• **Exercise inputs**:
+===+
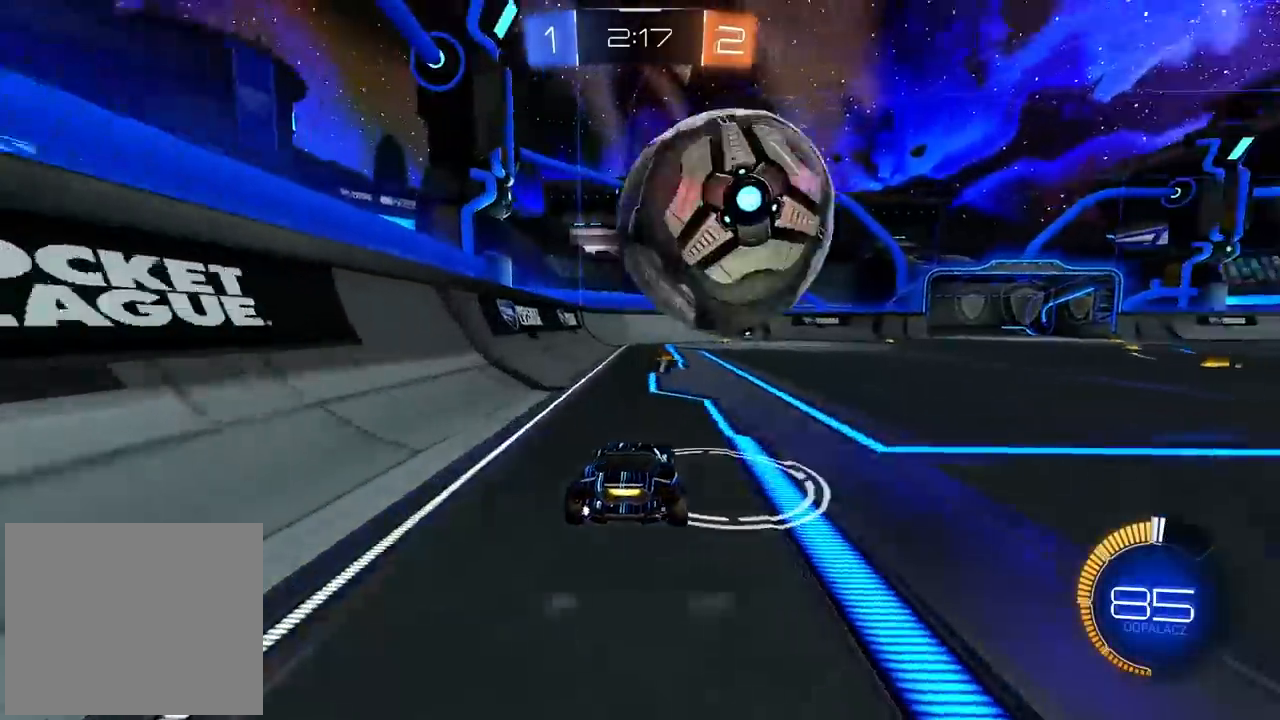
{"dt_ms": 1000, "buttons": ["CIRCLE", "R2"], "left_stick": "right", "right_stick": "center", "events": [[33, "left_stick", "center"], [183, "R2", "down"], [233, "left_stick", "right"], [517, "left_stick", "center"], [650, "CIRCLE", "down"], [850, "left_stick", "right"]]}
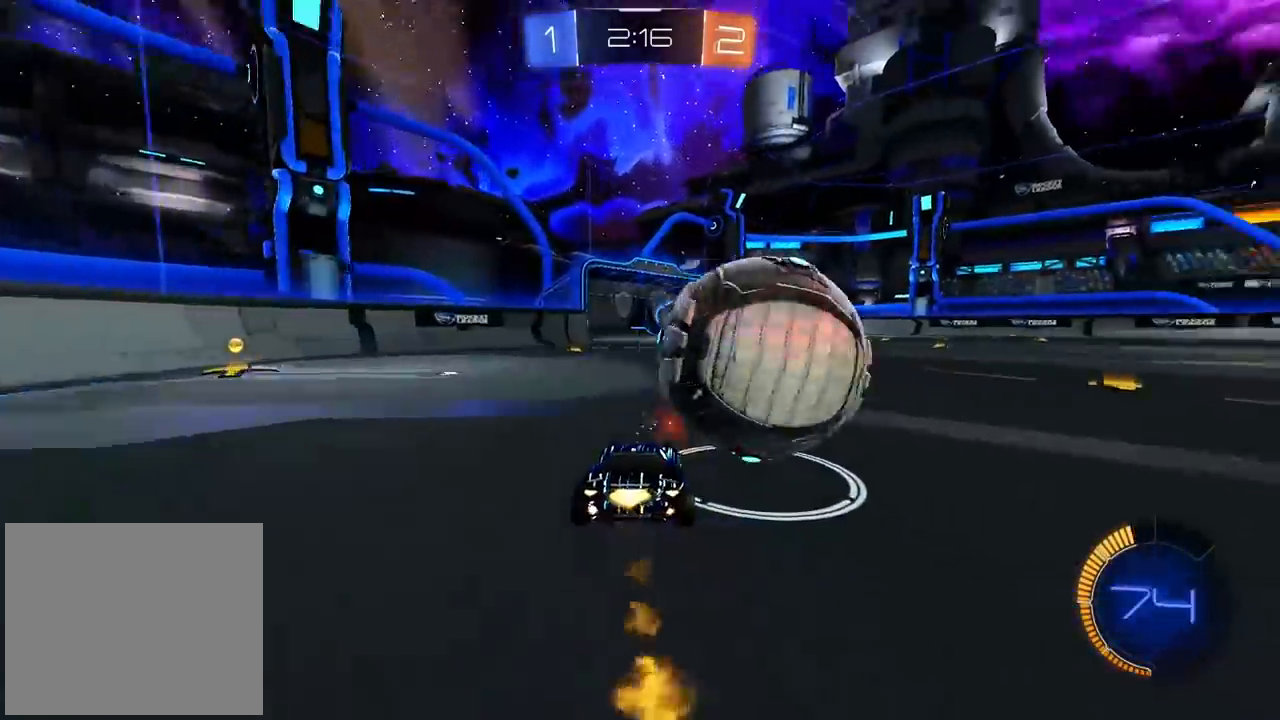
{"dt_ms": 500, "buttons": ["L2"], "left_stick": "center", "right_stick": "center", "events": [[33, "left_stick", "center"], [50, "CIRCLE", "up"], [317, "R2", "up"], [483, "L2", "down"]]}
+===+
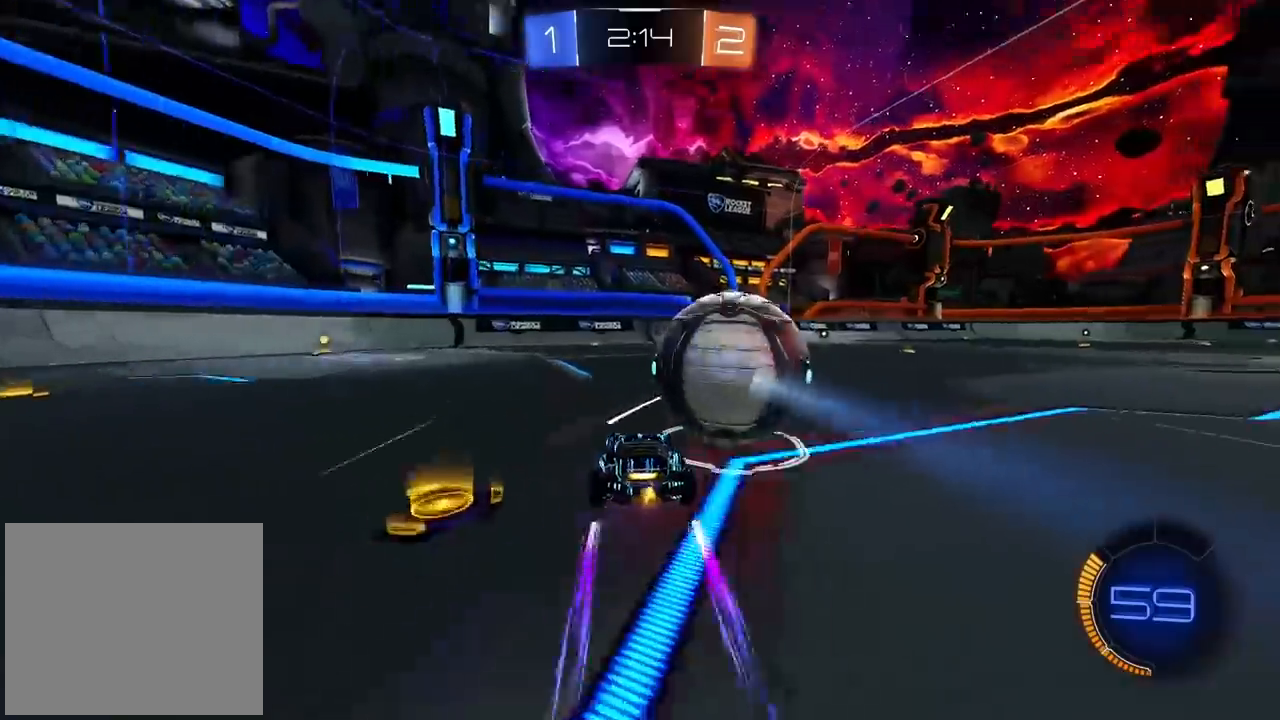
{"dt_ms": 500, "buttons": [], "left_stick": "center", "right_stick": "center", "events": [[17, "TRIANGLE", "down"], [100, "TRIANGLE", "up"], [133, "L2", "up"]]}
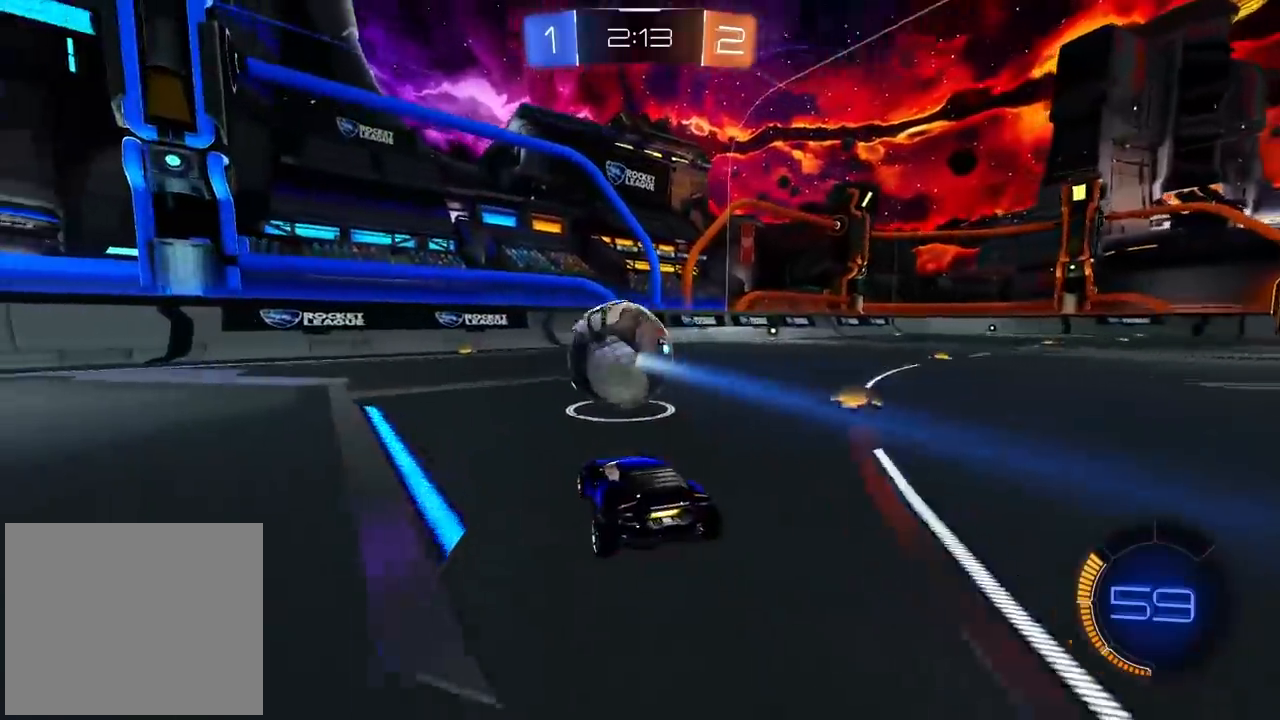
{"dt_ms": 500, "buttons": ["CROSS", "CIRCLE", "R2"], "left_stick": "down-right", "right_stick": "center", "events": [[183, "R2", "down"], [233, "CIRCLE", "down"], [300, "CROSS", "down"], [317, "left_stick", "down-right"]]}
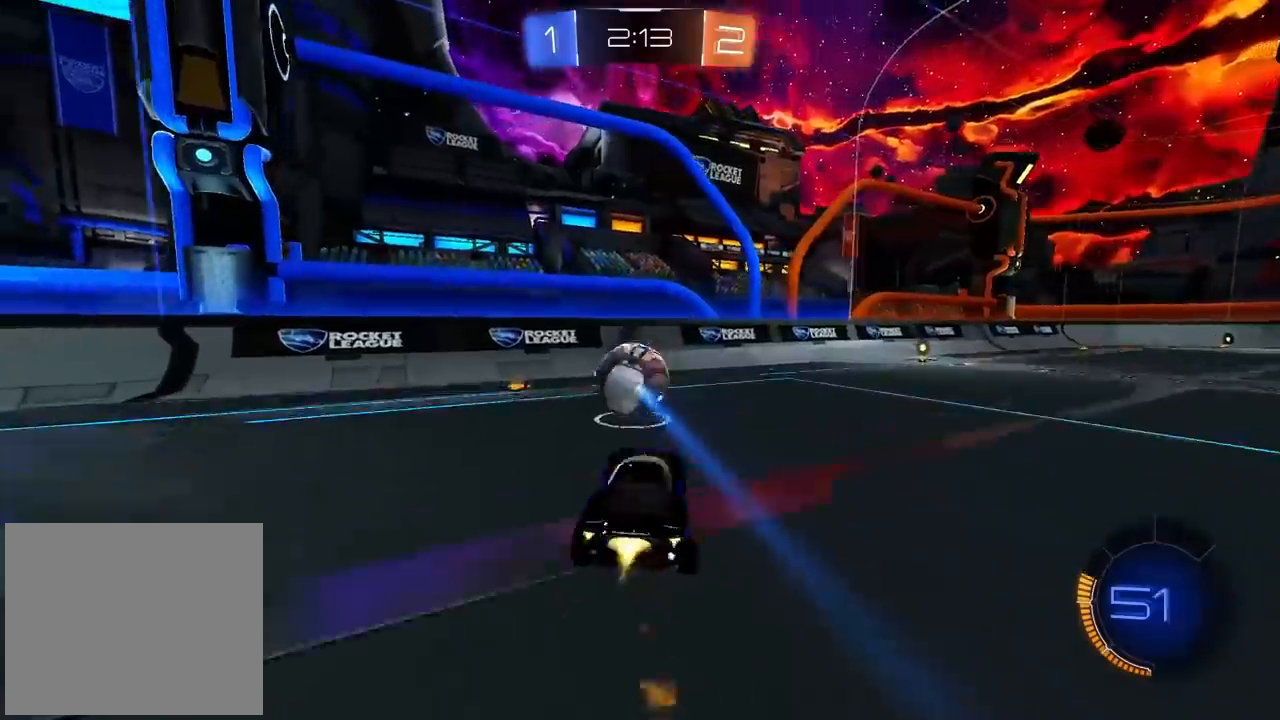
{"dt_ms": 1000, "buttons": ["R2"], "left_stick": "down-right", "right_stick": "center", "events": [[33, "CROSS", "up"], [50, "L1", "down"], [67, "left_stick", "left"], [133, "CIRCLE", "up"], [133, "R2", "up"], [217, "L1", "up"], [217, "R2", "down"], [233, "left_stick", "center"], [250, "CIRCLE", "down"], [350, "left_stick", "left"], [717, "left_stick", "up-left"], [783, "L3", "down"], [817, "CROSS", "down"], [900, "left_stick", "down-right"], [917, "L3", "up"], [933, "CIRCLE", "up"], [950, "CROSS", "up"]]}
+===+
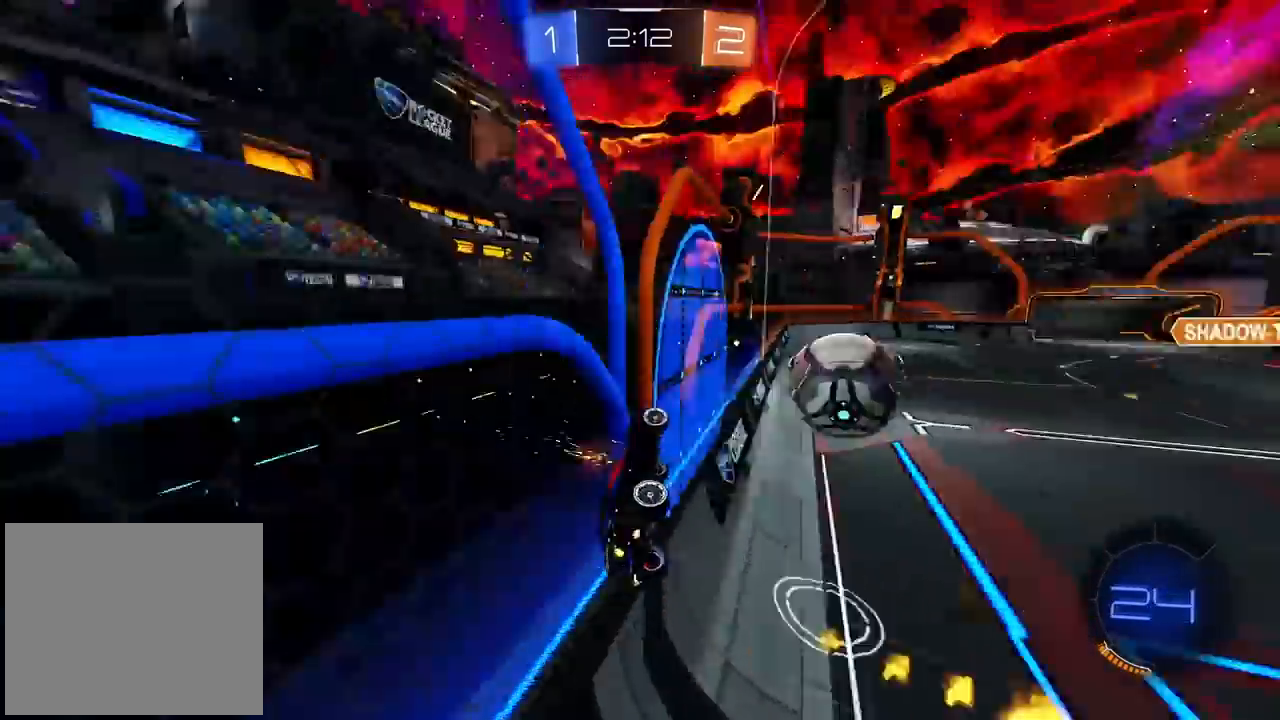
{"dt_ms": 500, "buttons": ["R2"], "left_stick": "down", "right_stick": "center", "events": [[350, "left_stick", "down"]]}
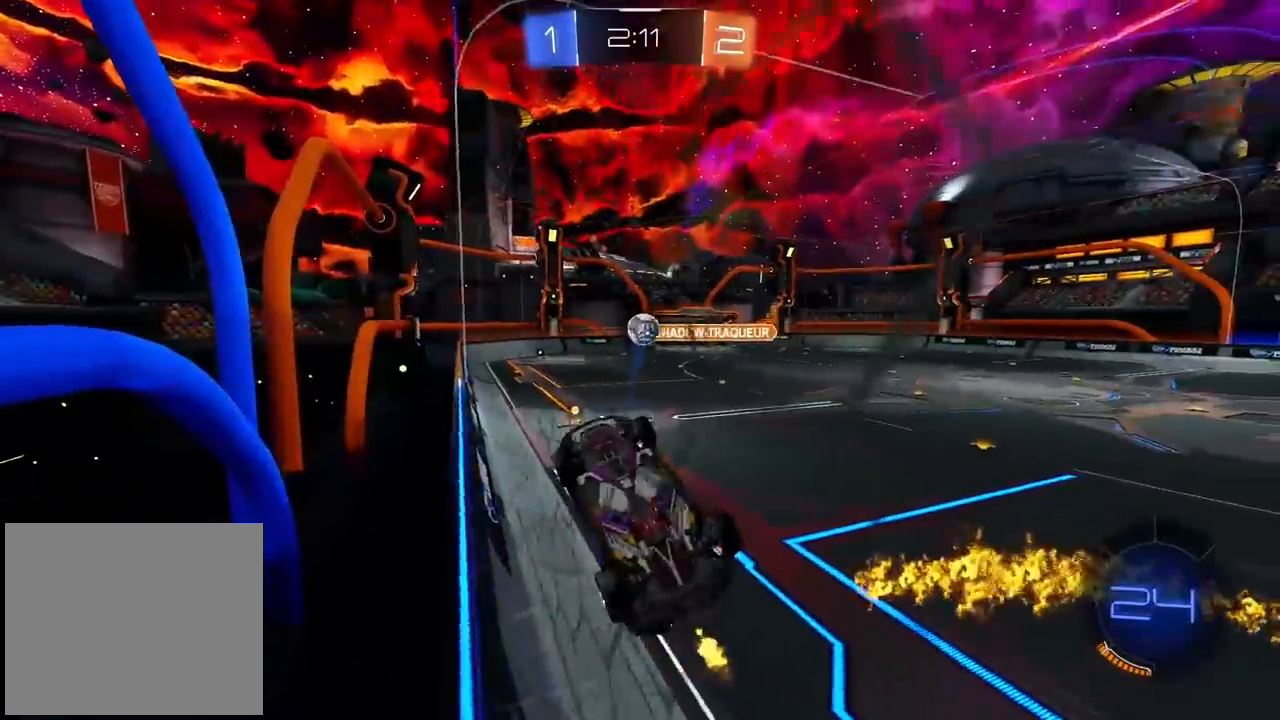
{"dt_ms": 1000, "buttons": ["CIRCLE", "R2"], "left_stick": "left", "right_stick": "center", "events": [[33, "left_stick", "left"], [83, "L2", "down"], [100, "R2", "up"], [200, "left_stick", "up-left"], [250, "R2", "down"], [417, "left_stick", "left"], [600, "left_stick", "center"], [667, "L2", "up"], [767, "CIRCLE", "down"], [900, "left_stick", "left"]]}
+===+
• **Exercise objective**: In the data above, which lines include "CROSS"? Return those lines.

• **Exercise output**:
{"dt_ms": 500, "buttons": ["CROSS", "CIRCLE", "R2"], "left_stick": "down-right", "right_stick": "center", "events": [[183, "R2", "down"], [233, "CIRCLE", "down"], [300, "CROSS", "down"], [317, "left_stick", "down-right"]]}
{"dt_ms": 1000, "buttons": ["R2"], "left_stick": "down-right", "right_stick": "center", "events": [[33, "CROSS", "up"], [50, "L1", "down"], [67, "left_stick", "left"], [133, "CIRCLE", "up"], [133, "R2", "up"], [217, "L1", "up"], [217, "R2", "down"], [233, "left_stick", "center"], [250, "CIRCLE", "down"], [350, "left_stick", "left"], [717, "left_stick", "up-left"], [783, "L3", "down"], [817, "CROSS", "down"], [900, "left_stick", "down-right"], [917, "L3", "up"], [933, "CIRCLE", "up"], [950, "CROSS", "up"]]}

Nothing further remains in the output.